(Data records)
============================================================

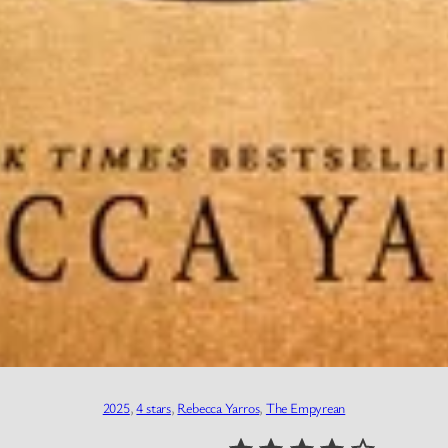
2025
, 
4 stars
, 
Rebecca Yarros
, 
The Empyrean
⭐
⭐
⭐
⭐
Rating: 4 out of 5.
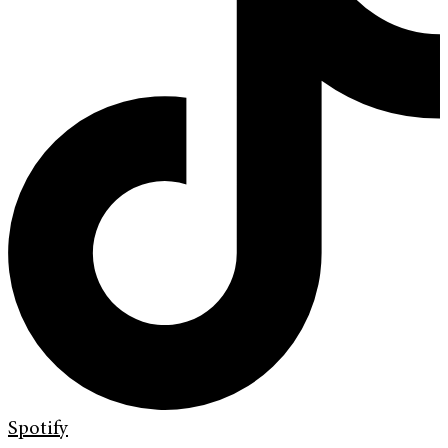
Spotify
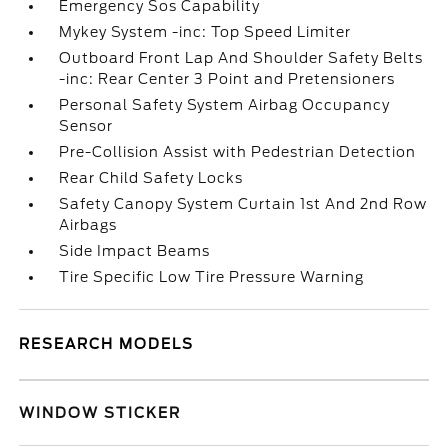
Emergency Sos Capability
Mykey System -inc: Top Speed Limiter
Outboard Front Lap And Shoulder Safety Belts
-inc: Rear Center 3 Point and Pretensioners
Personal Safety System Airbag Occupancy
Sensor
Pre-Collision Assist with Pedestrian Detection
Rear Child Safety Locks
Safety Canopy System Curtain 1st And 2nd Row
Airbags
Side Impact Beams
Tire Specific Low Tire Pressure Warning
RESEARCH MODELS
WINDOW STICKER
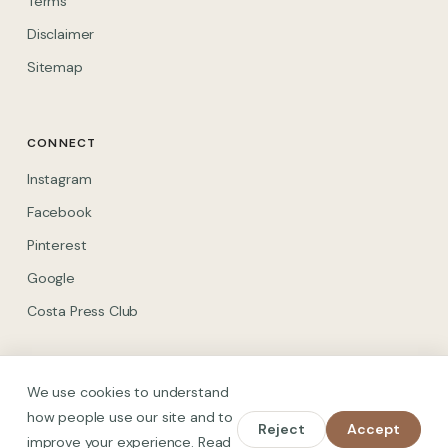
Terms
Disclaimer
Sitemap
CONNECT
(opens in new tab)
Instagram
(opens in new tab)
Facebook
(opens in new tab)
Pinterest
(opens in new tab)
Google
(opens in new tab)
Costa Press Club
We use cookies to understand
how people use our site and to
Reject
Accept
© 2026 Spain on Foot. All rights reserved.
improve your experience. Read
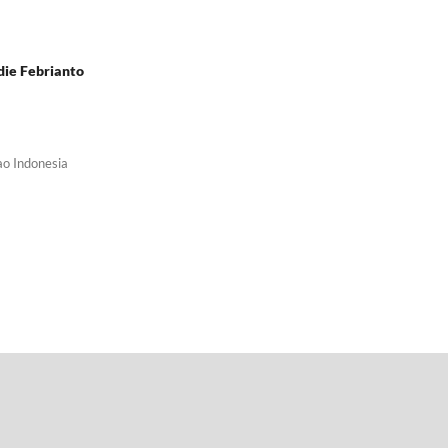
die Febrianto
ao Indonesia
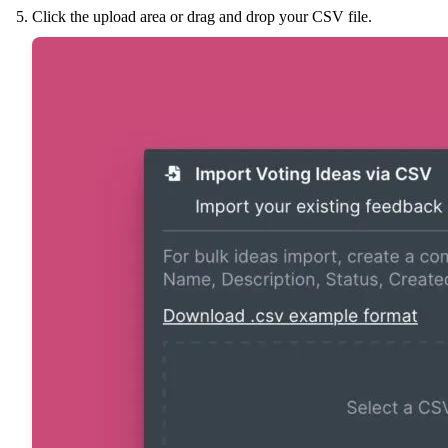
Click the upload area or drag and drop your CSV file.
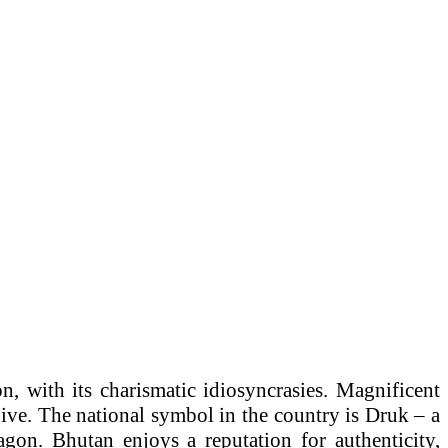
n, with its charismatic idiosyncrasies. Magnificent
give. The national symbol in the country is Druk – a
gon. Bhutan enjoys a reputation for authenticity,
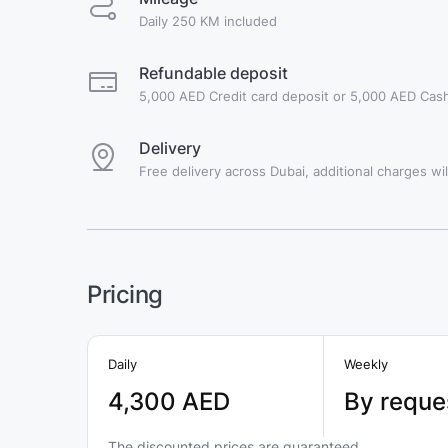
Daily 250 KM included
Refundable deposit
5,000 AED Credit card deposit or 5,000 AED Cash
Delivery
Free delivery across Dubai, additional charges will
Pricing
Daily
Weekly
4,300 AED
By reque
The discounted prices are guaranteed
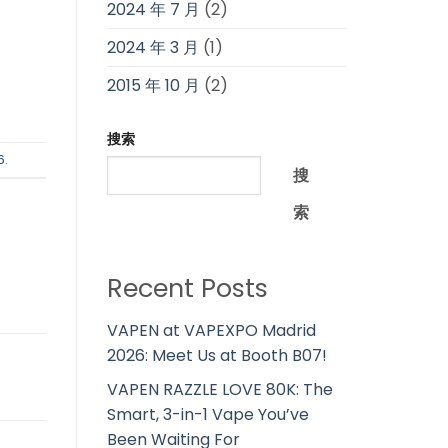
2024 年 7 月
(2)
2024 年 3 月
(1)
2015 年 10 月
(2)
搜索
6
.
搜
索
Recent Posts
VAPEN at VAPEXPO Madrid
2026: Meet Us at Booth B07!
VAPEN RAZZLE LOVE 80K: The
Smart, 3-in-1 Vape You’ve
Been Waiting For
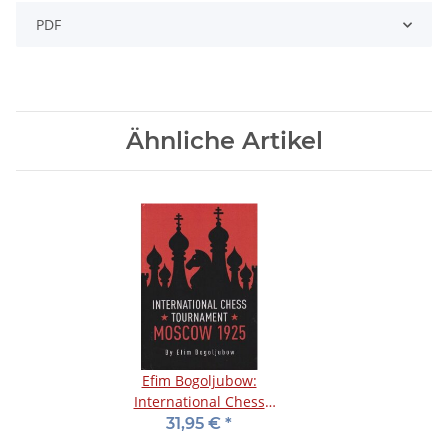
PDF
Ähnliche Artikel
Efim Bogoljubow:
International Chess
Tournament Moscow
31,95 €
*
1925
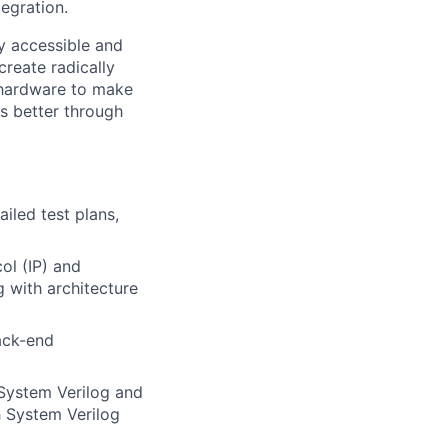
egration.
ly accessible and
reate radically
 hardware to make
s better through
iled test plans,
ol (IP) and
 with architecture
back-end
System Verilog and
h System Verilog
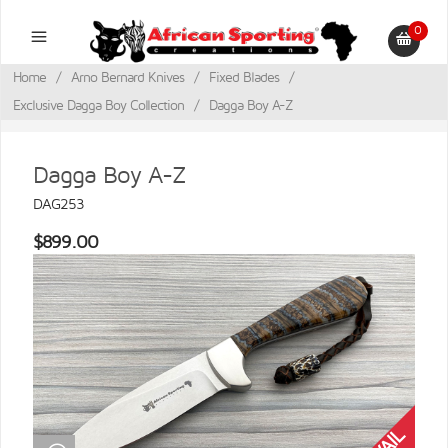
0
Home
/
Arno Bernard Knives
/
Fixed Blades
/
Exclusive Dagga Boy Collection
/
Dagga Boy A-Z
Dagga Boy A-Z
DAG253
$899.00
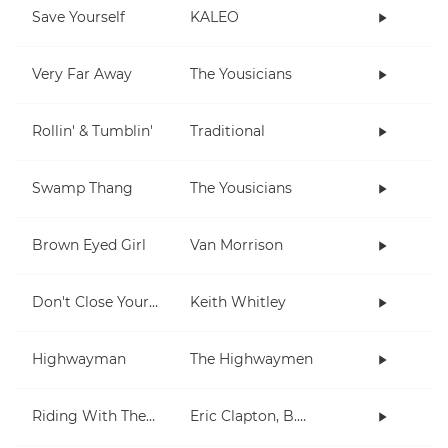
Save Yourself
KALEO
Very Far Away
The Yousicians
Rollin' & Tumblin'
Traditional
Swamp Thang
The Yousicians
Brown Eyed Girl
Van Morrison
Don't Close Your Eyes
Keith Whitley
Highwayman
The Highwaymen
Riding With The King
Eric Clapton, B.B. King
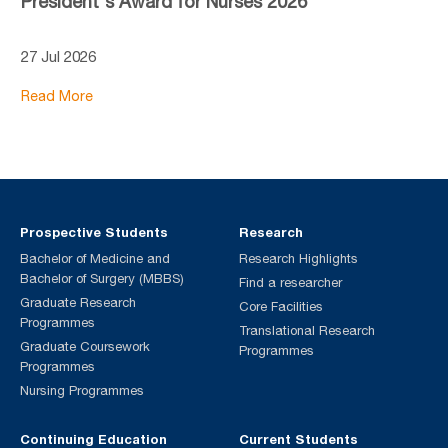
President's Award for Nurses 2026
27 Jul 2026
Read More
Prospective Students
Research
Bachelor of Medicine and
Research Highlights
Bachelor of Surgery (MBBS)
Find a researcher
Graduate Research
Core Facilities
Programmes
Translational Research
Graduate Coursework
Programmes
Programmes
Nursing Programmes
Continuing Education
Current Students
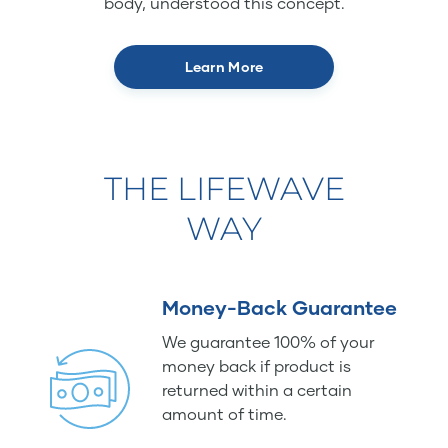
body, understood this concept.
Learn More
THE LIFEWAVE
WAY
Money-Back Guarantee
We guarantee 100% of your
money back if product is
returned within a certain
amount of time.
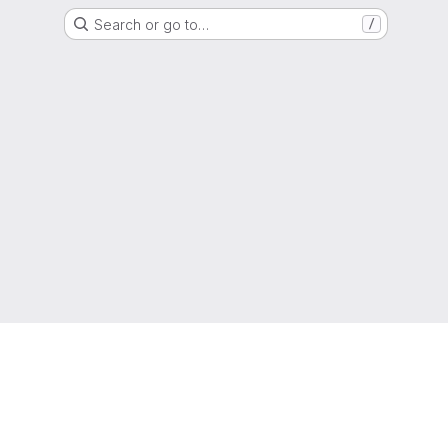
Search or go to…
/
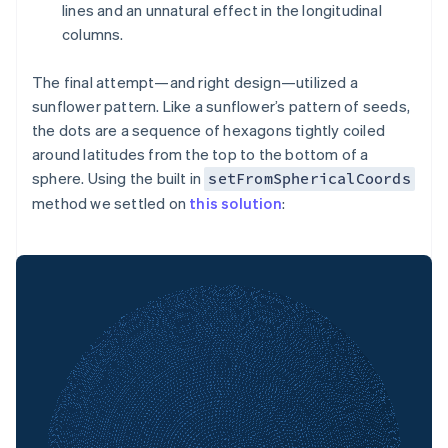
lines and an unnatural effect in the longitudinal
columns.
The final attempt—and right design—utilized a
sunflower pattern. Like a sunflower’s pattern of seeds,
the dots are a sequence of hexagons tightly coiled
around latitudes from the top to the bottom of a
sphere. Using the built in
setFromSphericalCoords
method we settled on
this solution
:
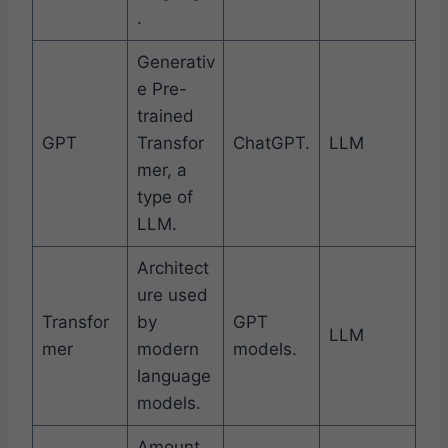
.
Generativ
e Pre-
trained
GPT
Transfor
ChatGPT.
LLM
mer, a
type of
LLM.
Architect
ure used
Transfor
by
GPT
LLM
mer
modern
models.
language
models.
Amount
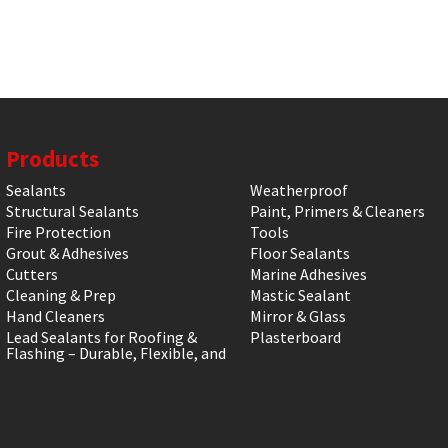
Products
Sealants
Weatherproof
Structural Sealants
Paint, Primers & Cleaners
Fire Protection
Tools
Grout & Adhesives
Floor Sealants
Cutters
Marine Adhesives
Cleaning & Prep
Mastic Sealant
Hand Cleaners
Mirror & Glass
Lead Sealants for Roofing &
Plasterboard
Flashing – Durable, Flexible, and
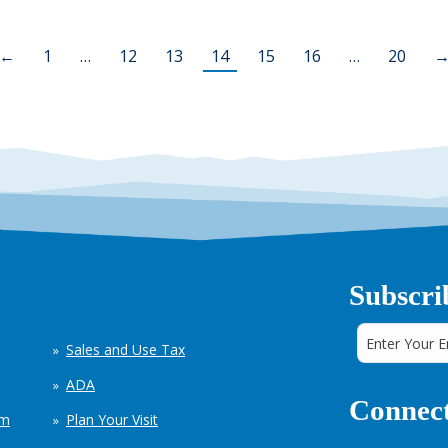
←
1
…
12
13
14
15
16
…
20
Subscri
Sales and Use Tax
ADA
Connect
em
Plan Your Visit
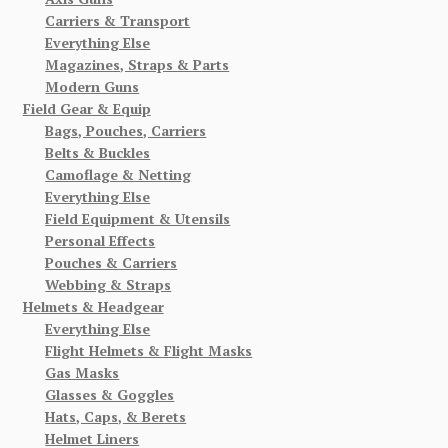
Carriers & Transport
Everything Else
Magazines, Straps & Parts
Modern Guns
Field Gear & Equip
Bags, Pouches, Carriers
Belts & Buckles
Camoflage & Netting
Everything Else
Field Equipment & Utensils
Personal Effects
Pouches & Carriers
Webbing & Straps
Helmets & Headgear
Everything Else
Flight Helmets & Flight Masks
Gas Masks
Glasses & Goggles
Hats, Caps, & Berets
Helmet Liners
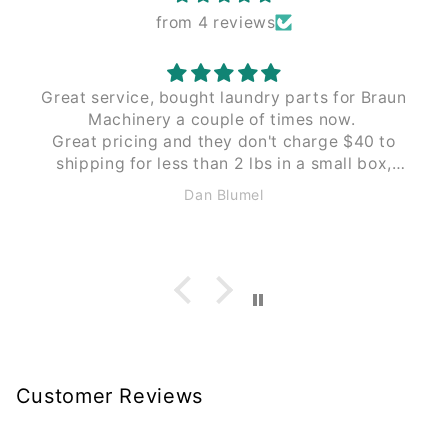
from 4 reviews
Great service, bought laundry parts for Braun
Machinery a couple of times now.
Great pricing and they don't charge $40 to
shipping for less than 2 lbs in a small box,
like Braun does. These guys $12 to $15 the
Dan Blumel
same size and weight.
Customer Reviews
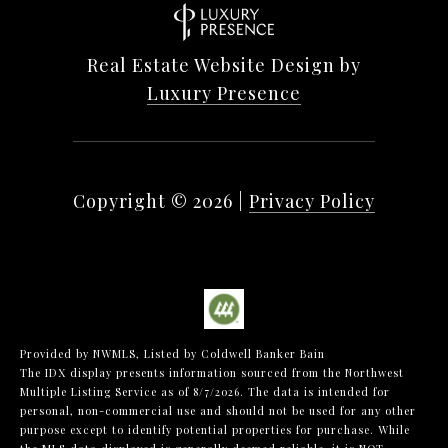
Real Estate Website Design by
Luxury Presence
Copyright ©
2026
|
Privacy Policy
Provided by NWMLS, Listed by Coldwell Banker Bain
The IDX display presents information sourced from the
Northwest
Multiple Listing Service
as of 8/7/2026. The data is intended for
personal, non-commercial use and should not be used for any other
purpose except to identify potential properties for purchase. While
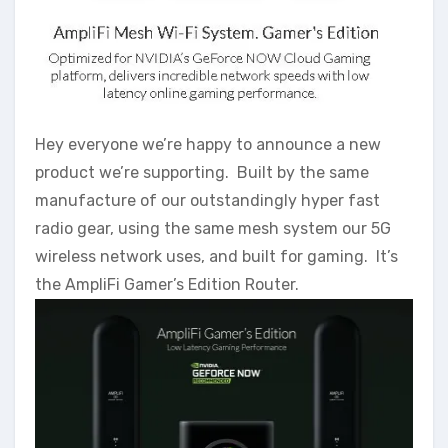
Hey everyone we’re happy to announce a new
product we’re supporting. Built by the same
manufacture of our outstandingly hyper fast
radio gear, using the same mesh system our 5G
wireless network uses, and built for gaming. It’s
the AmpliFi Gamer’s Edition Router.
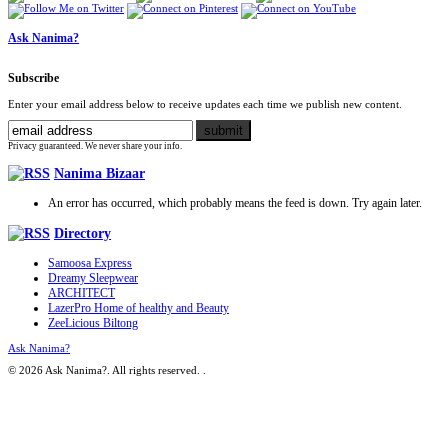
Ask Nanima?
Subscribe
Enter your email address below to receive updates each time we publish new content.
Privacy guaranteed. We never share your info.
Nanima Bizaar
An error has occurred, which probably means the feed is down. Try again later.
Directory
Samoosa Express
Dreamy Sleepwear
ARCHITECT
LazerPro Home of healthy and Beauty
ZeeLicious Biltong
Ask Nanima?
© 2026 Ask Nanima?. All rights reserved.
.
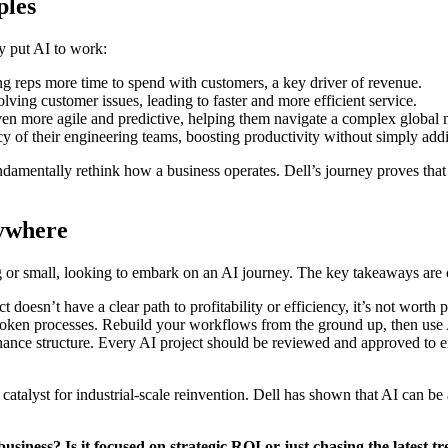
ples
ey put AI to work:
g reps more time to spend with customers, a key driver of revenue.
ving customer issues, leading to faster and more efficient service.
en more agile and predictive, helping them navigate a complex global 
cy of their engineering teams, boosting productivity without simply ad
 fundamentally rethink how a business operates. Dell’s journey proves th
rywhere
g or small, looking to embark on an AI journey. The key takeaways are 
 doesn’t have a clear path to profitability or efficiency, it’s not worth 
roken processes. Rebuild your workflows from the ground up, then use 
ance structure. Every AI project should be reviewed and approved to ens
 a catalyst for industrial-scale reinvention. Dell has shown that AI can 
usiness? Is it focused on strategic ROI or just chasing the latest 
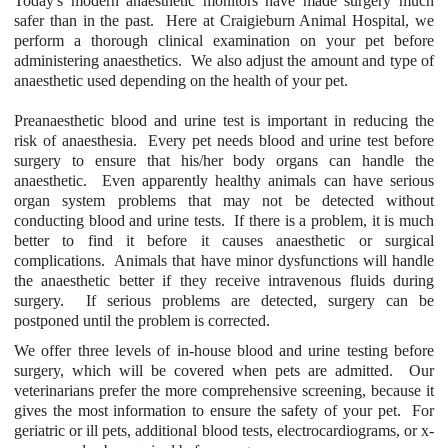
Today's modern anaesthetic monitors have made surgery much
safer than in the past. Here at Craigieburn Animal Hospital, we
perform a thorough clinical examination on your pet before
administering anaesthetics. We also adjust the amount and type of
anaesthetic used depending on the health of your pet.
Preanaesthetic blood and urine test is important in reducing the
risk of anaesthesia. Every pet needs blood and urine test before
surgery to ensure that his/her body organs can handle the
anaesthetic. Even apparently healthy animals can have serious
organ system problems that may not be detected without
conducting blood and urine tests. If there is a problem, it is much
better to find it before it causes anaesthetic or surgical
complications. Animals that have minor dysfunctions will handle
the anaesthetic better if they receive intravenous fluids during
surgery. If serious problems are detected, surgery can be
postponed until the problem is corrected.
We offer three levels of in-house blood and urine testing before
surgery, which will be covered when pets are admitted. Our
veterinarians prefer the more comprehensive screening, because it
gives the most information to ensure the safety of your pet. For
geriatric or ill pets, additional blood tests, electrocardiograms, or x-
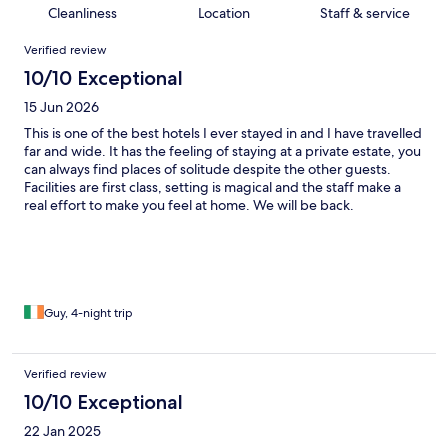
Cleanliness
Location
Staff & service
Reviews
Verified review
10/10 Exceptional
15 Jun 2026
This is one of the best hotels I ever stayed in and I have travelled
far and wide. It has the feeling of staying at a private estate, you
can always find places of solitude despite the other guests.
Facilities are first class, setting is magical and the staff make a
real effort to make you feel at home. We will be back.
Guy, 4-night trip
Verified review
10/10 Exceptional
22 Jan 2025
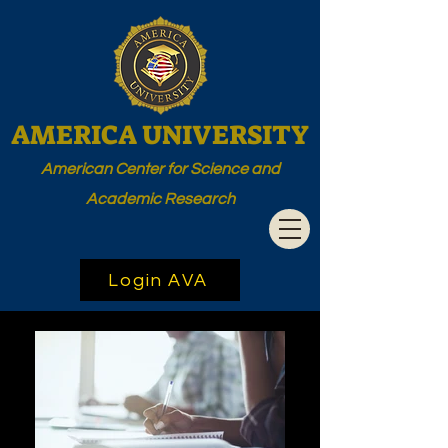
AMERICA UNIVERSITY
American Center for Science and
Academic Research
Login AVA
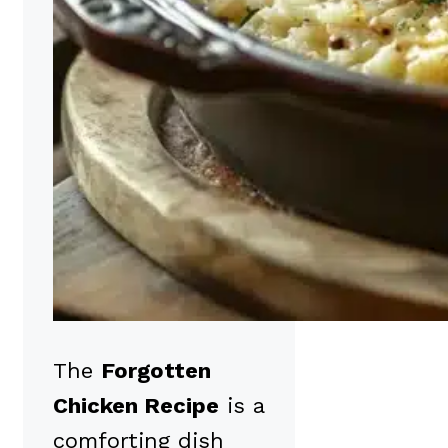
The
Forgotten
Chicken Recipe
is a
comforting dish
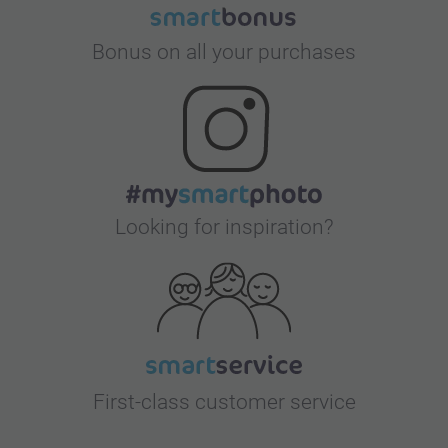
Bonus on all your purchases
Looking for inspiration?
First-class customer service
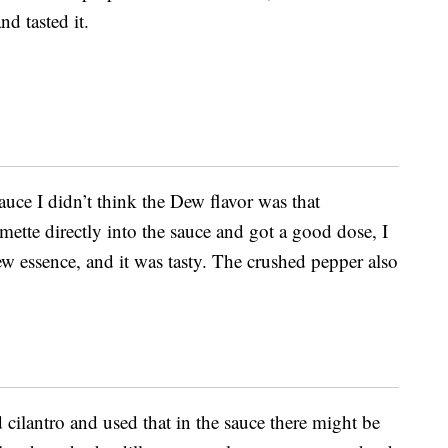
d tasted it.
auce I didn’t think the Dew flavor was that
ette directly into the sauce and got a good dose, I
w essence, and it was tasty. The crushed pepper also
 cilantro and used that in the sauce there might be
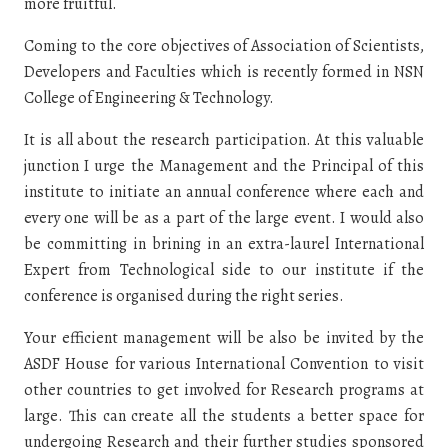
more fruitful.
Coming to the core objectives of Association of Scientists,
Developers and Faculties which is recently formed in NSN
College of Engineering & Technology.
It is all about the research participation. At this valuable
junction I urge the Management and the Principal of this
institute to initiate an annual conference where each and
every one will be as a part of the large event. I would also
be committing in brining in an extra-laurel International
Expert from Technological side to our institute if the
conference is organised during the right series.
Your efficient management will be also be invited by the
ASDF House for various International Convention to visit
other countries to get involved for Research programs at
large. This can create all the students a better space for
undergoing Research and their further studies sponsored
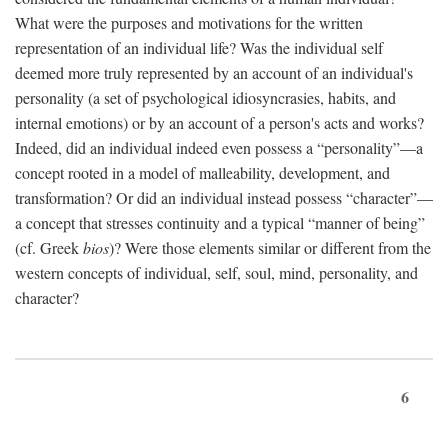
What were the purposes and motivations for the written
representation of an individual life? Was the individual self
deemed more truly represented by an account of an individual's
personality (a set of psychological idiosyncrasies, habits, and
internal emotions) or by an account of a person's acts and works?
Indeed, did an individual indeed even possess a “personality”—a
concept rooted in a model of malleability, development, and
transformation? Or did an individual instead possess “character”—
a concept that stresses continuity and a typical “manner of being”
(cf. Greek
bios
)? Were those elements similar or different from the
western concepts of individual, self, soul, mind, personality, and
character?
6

============================================================

* **PROBLEM STATEMENT**
Among the records, find every line holding the word "rights" and copy it.

* **WRITTEN REPLY**
© 2026 Spain on Foot. All rights reserved.
© 2026 Ask Nanima?. All rights reserved.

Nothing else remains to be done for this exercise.